La empresa privada penaliza a las madres trabajadoras, cuestionando su dedicación al trabajo y excluyéndolas de proyectos importantes. En caso de las mujeres científicas con puestos de responsabilidad, el problema aumenta porque su trabajo científico absorbente de por sí se ve incrementado por la necesidad de tener que buscar ayudas de financiación para los proyectos. Aurora Pujol, investigadora del IDIBELL, centro de investigación del espacio Biopol’H, lo exponía con claridad: “Hay menos mujeres en los cargos de alta dirección (sólo un 10%), porque es un trabajo durísimo que exige dedicación completa, por lo que es muy difícil la conciliación familiar, sobre todo en España. Incluso es difícil mantener una relación estable, porque tu pareja ha de entender que la investigación es más que un trabajo, es una vocación.”

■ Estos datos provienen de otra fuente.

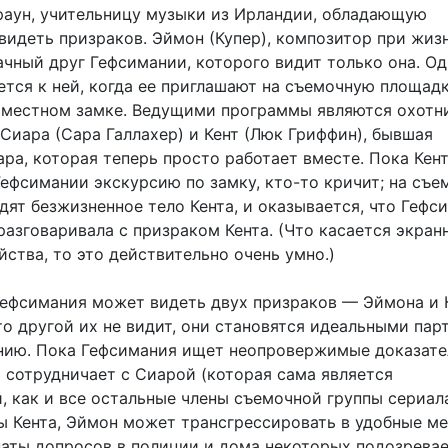
аун, учительницу музыки из Ирландии, обладающую
видеть призраков. Эймон (Купер), композитор при жиз
ачный друг Гефсимании, которого видит только она. О
ется к ней, когда ее приглашают на съемочную площад
 местном замке. Ведущими программы являются охотн
Сиара (Сара Галлахер) и Кент (Люк Гриффин), бывшая
ра, которая теперь просто работает вместе. Пока Кен
Гефсимании экскурсию по замку, кто-то кричит; на съе
дят безжизненное тело Кента, и оказывается, что Гефс
разговаривала с призраком Кента. (Что касается экран
ства, то это действительно очень умно.)
 Гефсимания может видеть двух призраков — Эймона и К
то другой их не видит, они становятся идеальными пар
нию. Пока Гефсимания ищет неопровержимые доказате
и сотрудничает с Сиарой (которая сама является
, как и все остальные члены съемочной группы сериала
ы Кента, Эймон может трансгрессировать в удобные ме
наты допросов в полиции и дома некоторых подозревае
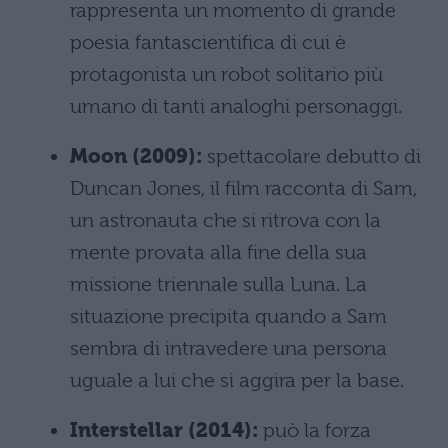
rappresenta un momento di grande
poesia fantascientifica di cui è
protagonista un robot solitario più
umano di tanti analoghi personaggi.
Moon (2009):
spettacolare debutto di
Duncan Jones, il film racconta di Sam,
un astronauta che si ritrova con la
mente provata alla fine della sua
missione triennale sulla Luna. La
situazione precipita quando a Sam
sembra di intravedere una persona
uguale a lui che si aggira per la base.
Interstellar (2014):
può la forza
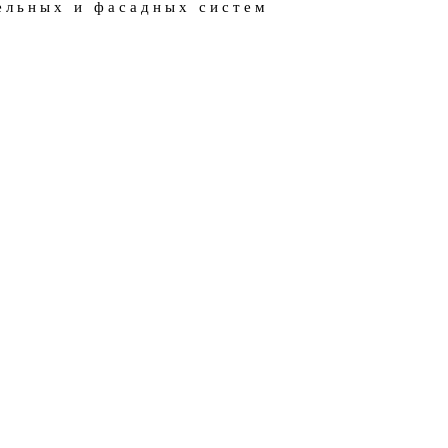
ельных и фасадных систем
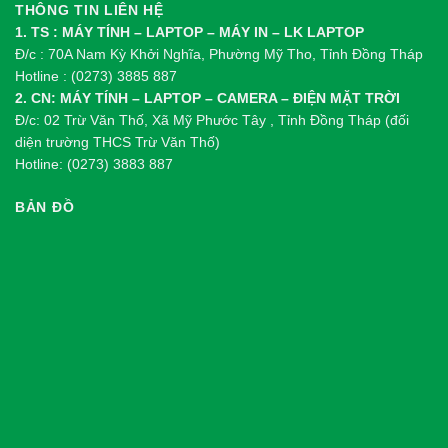
THÔNG TIN LIÊN HỆ
1. TS : MÁY TÍNH – LAPTOP – MÁY IN – LK LAPTOP
Đ/c : 70A Nam Kỳ Khởi Nghĩa, Phường Mỹ Tho, Tỉnh Đồng Tháp
Hotline : (0273) 3885 887
2. CN: MÁY TÍNH – LAPTOP – CAMERA – ĐIỆN MẶT TRỜI
Đ/c: 02 Trừ Văn Thố, Xã Mỹ Phước Tây , Tỉnh Đồng Tháp (đối
diện trường THCS Trừ Văn Thố)
Hotline: (0273) 3883 887
BẢN ĐỒ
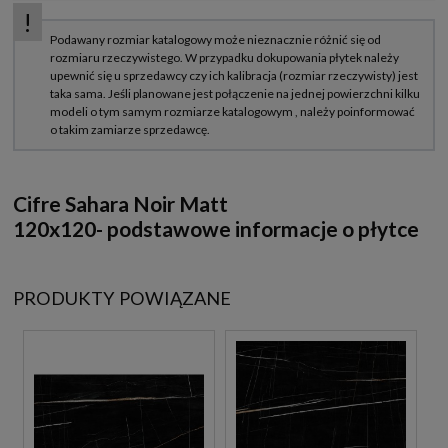
Cifre Sahara Noir Matt
120x120-
podstawowe informacje o płytce
PRODUKTY POWIĄZANE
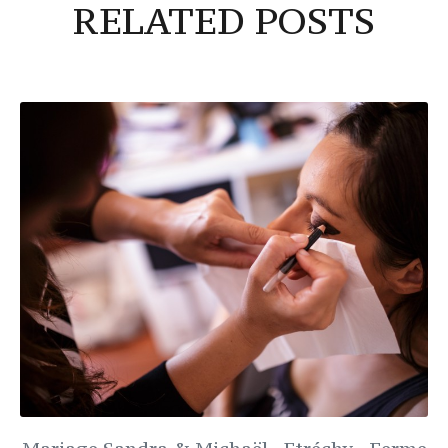
RELATED POSTS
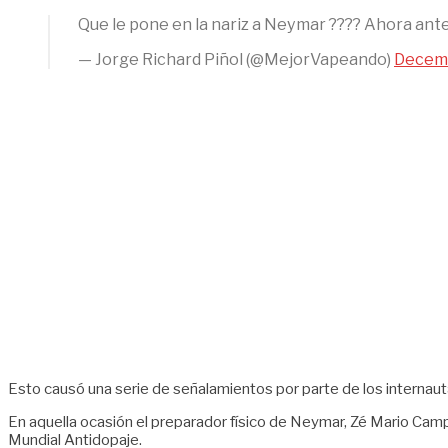
Que le pone en la nariz a Neymar ???? Ahora ant
— Jorge Richard Piñol (@MejorVapeando)
Decemb
Esto causó una serie de señalamientos por parte de los internau
En aquella ocasión el preparador físico de Neymar, Zé Mario Camp
Mundial Antidopaje.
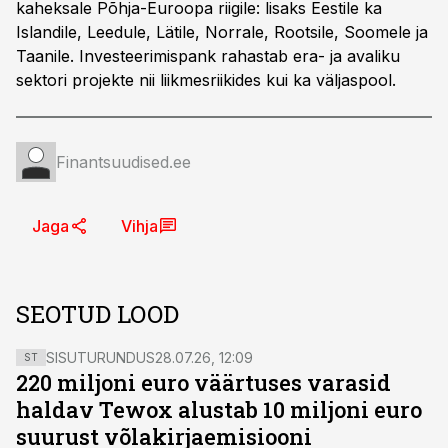
kaheksale Põhja-Euroopa riigile: lisaks Eestile ka
Islandile, Leedule, Lätile, Norrale, Rootsile, Soomele ja
Taanile. Investeerimispank rahastab era- ja avaliku
sektori projekte nii liikmesriikides kui ka väljaspool.
Finantsuudised.ee
Jaga
Vihja
SEOTUD LOOD
SISUTURUNDUS
28.07.26, 12:09
ST
220 miljoni euro väärtuses varasid
haldav Tewox alustab 10 miljoni euro
suurust võlakirjaemisiooni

El liderazgo femenino ha sido y sigue siendo debatido desde muchos sectores. Aunque la mujer tenga mejor formación académica que los hombres, se considera que cuando una mujer triunfa es porque se favorece de forma especial a las mujeres. En el camino hacia la igualdad de oportunidades hay que derribar muros y construir puentes, dar oportunidad a un liderazgo creativo, promover nuevos estilos que en muchas ocasiones pueden provenir de las mujeres. Como muestra un botón: en 1950, Marion Donovan creó el primer pañal desechable, un invento que las empresas desestimaron por considerar que los costes de producción eran demasiado elevados, de manera que procedió a hacerlos ella misma. Algunos años más tarde vendió su empresa por 1 millón de dólares.
Otro ejemplo de entre muchos es Ada Loveplace, la primera programadora de ordenadores, que pronosticó la capacidad de un ordenador para realizar algo más que calcular números.
El programa FEM Talent pretende aportar su granito de arena para contribuir, desde Cataluña, a fomentar la igualdad de oportunidades y a promocionar a las mujeres en el ámbito científico y empresarial. Puesto en marcha y coordinado por la XPCAT (Red de Parques Científicos de Cataluña), Biopol’H participa en este programa como “antena” con el objetivo de eliminar el llamado “techo de cristal” y de visibilizar el talento femenino.